Studious types who spent an average of 10 hours a day at work in offices were directed to give up smoking, green tea, and coffee. Though the standing desk seems like a new invention, the booklet suggested that two desks be employed, one at a sitting height and one adapted for standing.

This was supposed to provide enough stimulation to avoid the need for green tea when drowsy. Hour by hour schedules were also outlined which encouraged walking in the heat of the day. By the late 1870s, more women than ever before took part in walking races. Activities of pedestriennes were front-page news across the nation.

While their most ardent fans looked upon the female athletes as heroines, many viewed the public exhibitions as shameful. Newspaper editors and preachers’ sermons objected to the immodesty they claimed was exhibited by both men and women in walking races.

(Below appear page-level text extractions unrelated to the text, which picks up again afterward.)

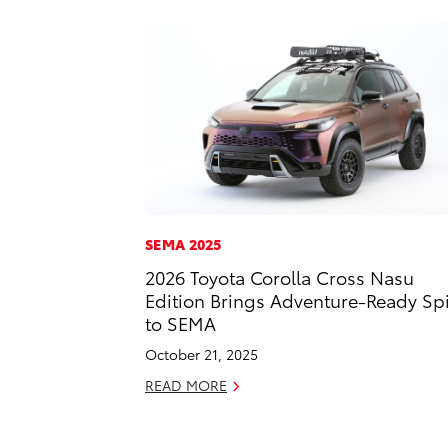
SEMA 2025
2026 Toyota Corolla Cross Nasu
Edition Brings Adventure-Ready Spi
to SEMA
October 21, 2025
READ MORE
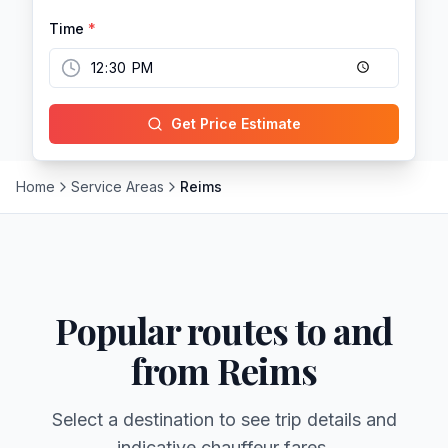
Time
*
Get Price Estimate
Home
Service Areas
Reims
Popular routes to and
from
Reims
Select a destination to see trip details and
indicative chauffeur fares.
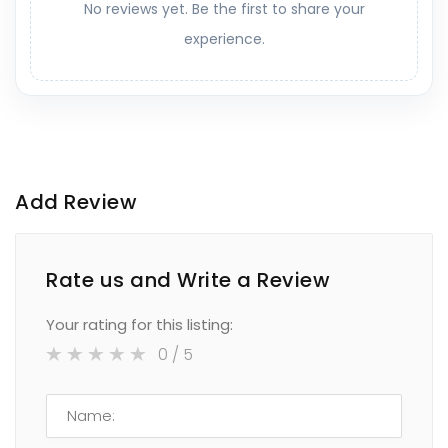
No reviews yet. Be the first to share your
experience.
Add Review
Rate us and Write a Review
Your rating for this listing:
0
/ 5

Some promoters reduced the sport to a sideshow where ambitious girls and women were exploited for the sake of profit. Crowds were larger if the girls dressed in "cheap silk and cotton velvet and spangles" and covered themselves with a number of strategically placed "embarrassing bows." Jaunty walking dresses were often shortened to prevent tripping, which resulted in ankles being exposed with each stride.

In the middle of December 1879, producers of the Grand Ladies' International Tournament for the Championship Belt of the World attempted to repair the image of the women’s sport to athletic contests, requiring each contestant to pledge not to engage in quarreling, loud talking, profane or obscene language; to keep herself perfectly neat and clean; not to appear on the track in tights without a dress covering them; and to always have her hair neatly arranged.

Throughout the race, the performers were models of decorum, and their costumes were in good taste. Following this return of propriety, however, female pedestrianism ceased to exist in the United States as a profitable spectator sport. The last one in Galveston was held in 1881.

Later in the 1880s, young Galvestonian Frederick Feigle, a clerk at Flake & Company was successful in winning several local walking races and enjoyed a short burst of local celebrity. As late as 1890, walking matches were popular events at the Texas State Fair and drew large crowds.

One of the lasting legacies of pedestrianism is corporate sponsorship of athletes. O’Leary, for example, was the spokesman for a brand of salt. Other walkists were sponsored by newspapers and clothiers, and they sometimes raced in shirts with their sponsor’s logos.

The invention of the safety bicycle caused cycling to take the lead as the most popular international sport in 1885. The design, which was faster and more nimble than earlier models, provided quick-paced races that were more exciting for spectators to watch.

Galveston Island remains an ideal place for long walks, but now they are taken for views and company rather than competition.